Northern CA coast offshore wind feasibility study

On October 25, the Schatz Energy Research Center at Humboldt State University was awarded a grant from the California Ocean Protection Council (a division of the California Department of Natural Resources), to study the feasibility of offshore wind generation for the Northern California coast. The $623k grant will assess the environmental impacts, determine the required modifications of coastal infrastructure, examine stakeholder benefits and impacts, and evaluate local, state, and federal policies as they relate to offshore wind development.

A map of the northern CA coastal region included in this analysis, from Fort Bragg to southern Del Norte County. Average wind speeds are shown.

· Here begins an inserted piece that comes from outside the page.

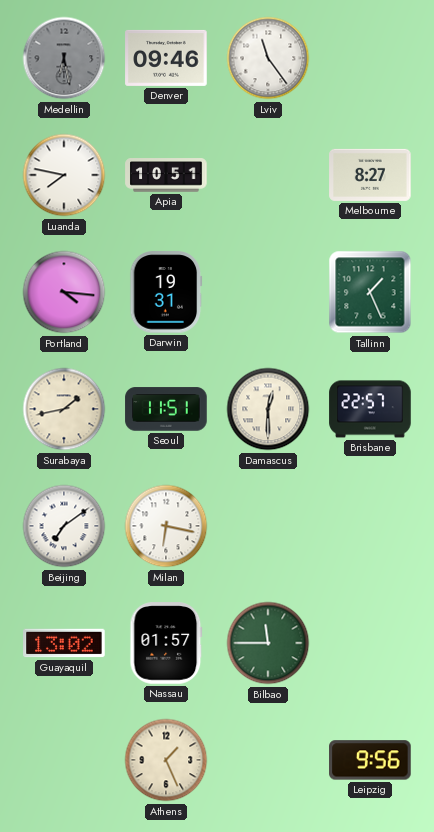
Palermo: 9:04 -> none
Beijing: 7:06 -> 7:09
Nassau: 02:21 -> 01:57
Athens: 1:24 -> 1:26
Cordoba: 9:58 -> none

The feasibility analysis will cover selected areas in this region

Offshore wind energy is likely to play an important role in meeting California’s targets for carbon neutrality by 2045. The offshore wind resource near Humboldt Bay is among the best in the nation, with wind speeds often exceeding 10 meters per second at 90 meters above the ocean’s surface (Schwartz 2010), which is the approximate height of wind turbines. The National Renewable Energy Laboratory estimates that the state’s offshore winds have the technical potential to produce 392 TWh per year, about 150% of California’s annual electricity load (Musial 2016).

Analysis of North Coast wind speed data has shown that the wind power is fairly consistent throughout the day (Musial 2016) when compared to other renewable resources such as land-based wind or solar. Offshore wind could provide a more consistent power flow to the grid, which in turn would support increased integration of technologies with highly variable generation throughout the day, such as solar. But California’s deep ocean floor, sensitive ecosystems, seismic activity, and protected coastlines, will require careful research and development in order to responsibly develop offshore wind projects. Engaging California’s coastal communities — who have the most to lose from sea level rise due to climate change — in early research and planning is critical for successful future development efforts.

The project is expected to kickoff in early 2019. For this project, the Schatz Energy Research Center is collaborating with ecological consultants from H.T. Harvey and Associates, coastal engineering specialists from Mott MacDonald, and faculty in the Economics and Environmental Science & Management departments at Humboldt State.